**Work task**
List all lines of the data that include the string "There".

**Data records**
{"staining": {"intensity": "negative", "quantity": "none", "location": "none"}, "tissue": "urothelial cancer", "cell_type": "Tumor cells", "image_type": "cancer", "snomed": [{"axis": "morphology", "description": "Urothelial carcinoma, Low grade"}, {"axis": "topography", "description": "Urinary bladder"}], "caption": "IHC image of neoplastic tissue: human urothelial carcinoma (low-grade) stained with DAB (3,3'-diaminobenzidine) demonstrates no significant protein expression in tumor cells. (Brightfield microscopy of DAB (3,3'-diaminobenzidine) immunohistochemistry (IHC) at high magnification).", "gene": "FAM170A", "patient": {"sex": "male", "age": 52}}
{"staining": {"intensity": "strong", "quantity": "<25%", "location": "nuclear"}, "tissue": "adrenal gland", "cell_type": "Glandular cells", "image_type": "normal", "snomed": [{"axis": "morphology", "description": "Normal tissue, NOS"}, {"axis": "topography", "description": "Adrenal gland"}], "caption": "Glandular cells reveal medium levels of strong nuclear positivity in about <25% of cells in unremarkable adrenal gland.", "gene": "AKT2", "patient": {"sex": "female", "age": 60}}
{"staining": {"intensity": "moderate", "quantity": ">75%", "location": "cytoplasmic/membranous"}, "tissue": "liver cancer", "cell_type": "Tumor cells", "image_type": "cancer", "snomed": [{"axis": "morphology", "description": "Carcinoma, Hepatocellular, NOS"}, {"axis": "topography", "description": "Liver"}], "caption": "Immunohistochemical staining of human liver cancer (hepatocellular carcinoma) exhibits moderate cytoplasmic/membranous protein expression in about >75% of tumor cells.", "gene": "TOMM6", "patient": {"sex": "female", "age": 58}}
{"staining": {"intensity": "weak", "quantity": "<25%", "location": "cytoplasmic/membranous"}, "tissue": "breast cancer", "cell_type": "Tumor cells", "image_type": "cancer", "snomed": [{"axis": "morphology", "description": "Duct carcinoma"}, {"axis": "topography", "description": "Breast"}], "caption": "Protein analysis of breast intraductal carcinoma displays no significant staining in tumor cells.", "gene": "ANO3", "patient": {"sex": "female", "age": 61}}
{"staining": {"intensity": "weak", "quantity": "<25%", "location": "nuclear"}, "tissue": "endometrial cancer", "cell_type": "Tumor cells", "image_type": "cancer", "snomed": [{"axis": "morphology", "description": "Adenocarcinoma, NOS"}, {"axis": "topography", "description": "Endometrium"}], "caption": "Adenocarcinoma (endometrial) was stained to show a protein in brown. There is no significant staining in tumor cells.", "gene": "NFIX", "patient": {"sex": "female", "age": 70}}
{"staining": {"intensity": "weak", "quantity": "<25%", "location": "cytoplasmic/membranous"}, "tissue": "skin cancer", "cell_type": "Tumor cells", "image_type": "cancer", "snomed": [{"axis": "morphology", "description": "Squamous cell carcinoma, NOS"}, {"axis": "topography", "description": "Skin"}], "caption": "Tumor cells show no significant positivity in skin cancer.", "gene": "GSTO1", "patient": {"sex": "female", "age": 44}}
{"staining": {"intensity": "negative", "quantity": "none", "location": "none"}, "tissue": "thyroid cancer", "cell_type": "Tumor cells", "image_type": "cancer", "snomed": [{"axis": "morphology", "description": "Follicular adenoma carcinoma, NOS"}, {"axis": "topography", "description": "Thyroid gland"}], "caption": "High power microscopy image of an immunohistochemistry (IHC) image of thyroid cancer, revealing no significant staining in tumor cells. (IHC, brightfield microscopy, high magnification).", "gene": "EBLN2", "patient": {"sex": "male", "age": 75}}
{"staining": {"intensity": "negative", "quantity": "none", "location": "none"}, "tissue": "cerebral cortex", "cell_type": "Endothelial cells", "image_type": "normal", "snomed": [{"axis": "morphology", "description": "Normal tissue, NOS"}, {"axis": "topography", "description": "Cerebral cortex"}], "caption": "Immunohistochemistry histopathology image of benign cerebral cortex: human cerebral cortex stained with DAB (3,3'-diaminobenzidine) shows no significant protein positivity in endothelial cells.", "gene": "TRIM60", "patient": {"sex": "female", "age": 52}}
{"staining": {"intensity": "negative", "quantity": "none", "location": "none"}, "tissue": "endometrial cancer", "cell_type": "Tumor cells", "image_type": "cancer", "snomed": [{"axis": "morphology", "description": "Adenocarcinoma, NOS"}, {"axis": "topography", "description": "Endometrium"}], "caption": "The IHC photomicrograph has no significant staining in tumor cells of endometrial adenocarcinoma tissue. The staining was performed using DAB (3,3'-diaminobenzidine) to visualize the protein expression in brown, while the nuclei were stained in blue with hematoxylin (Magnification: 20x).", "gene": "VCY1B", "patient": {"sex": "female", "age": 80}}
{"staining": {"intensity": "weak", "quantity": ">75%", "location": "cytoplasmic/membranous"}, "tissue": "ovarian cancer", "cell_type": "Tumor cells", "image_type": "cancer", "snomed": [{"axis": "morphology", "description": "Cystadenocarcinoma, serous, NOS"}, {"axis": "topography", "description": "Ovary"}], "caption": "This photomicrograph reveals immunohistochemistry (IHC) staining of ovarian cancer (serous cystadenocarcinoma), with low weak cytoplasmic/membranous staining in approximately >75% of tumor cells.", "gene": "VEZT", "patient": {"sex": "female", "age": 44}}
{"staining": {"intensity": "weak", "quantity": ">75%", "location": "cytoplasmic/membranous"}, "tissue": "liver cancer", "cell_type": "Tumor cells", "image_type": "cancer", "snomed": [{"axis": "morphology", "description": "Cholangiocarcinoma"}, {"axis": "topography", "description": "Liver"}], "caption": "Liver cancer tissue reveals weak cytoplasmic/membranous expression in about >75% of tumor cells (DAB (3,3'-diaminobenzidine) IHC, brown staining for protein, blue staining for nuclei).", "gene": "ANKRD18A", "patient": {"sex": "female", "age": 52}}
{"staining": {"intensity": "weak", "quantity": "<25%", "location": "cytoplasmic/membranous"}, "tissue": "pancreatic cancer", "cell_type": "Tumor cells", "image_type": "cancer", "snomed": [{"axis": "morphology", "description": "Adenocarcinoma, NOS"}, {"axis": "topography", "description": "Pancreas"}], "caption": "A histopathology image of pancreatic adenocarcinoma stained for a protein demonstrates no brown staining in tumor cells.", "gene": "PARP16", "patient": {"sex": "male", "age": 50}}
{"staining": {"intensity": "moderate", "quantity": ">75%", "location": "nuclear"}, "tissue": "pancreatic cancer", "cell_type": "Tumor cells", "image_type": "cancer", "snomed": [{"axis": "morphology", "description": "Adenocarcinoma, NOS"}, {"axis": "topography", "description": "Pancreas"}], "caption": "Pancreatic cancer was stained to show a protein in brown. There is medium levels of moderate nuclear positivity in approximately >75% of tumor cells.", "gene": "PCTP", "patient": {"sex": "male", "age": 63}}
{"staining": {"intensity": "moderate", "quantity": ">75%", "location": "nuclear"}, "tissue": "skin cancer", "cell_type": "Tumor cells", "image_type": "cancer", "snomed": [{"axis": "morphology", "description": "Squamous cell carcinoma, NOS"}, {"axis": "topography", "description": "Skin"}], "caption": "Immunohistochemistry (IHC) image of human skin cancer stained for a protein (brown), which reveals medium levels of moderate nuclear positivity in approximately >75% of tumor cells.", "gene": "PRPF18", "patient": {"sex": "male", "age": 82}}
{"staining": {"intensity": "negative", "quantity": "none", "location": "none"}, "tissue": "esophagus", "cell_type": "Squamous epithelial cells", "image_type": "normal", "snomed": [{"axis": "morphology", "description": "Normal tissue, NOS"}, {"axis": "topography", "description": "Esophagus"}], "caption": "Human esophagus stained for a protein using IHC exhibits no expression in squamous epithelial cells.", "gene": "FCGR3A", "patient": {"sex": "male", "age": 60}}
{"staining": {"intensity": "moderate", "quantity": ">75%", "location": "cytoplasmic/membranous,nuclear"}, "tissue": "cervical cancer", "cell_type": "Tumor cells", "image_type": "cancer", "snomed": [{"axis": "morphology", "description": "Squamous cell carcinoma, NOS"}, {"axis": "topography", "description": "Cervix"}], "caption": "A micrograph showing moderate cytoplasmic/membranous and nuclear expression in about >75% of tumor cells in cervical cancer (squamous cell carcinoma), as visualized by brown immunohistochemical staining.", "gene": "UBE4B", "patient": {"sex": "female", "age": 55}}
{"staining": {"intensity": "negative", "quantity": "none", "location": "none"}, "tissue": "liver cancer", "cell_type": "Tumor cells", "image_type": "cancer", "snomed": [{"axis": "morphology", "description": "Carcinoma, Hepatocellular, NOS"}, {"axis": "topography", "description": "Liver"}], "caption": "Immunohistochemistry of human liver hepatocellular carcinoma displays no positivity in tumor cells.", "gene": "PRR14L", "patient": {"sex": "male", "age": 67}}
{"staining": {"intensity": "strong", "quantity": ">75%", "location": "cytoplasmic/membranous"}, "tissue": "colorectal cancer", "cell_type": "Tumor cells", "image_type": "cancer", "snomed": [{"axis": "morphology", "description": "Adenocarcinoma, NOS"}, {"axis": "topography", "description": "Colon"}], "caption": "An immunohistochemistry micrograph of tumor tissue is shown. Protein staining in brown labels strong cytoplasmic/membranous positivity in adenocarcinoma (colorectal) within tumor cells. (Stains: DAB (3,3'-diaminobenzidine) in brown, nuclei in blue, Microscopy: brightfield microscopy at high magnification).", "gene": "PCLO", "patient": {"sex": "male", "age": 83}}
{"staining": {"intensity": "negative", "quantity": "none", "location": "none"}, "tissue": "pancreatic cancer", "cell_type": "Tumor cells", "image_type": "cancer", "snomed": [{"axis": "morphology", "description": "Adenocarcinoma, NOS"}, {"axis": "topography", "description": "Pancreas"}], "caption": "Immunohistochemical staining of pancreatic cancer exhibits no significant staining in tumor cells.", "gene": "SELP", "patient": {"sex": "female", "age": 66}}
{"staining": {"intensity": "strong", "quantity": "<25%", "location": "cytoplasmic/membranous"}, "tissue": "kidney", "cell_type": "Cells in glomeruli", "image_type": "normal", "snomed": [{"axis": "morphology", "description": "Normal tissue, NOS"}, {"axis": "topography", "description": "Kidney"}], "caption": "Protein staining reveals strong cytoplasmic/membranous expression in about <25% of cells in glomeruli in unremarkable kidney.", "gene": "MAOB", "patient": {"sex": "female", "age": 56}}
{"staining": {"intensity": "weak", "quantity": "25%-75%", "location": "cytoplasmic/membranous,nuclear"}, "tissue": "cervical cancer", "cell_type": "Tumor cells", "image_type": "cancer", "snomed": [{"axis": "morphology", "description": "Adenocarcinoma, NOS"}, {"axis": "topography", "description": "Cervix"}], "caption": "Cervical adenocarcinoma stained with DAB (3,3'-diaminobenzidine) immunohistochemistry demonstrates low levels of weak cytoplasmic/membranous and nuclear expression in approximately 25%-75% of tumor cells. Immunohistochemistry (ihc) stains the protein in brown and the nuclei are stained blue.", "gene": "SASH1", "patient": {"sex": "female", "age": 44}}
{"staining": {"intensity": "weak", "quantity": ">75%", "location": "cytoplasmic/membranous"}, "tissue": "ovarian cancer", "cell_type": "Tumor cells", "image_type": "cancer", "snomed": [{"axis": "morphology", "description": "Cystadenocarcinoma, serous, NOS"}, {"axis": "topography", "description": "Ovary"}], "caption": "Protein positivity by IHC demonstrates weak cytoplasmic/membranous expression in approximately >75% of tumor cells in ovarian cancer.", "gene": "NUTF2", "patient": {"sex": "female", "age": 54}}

**Final answer**
{"staining": {"intensity": "weak", "quantity": "<25%", "location": "nuclear"}, "tissue": "endometrial cancer", "cell_type": "Tumor cells", "image_type": "cancer", "snomed": [{"axis": "morphology", "description": "Adenocarcinoma, NOS"}, {"axis": "topography", "description": "Endometrium"}], "caption": "Adenocarcinoma (endometrial) was stained to show a protein in brown. There is no significant staining in tumor cells.", "gene": "NFIX", "patient": {"sex": "female", "age": 70}}
{"staining": {"intensity": "moderate", "quantity": ">75%", "location": "nuclear"}, "tissue": "pancreatic cancer", "cell_type": "Tumor cells", "image_type": "cancer", "snomed": [{"axis": "morphology", "description": "Adenocarcinoma, NOS"}, {"axis": "topography", "description": "Pancreas"}], "caption": "Pancreatic cancer was stained to show a protein in brown. There is medium levels of moderate nuclear positivity in approximately >75% of tumor cells.", "gene": "PCTP", "patient": {"sex": "male", "age": 63}}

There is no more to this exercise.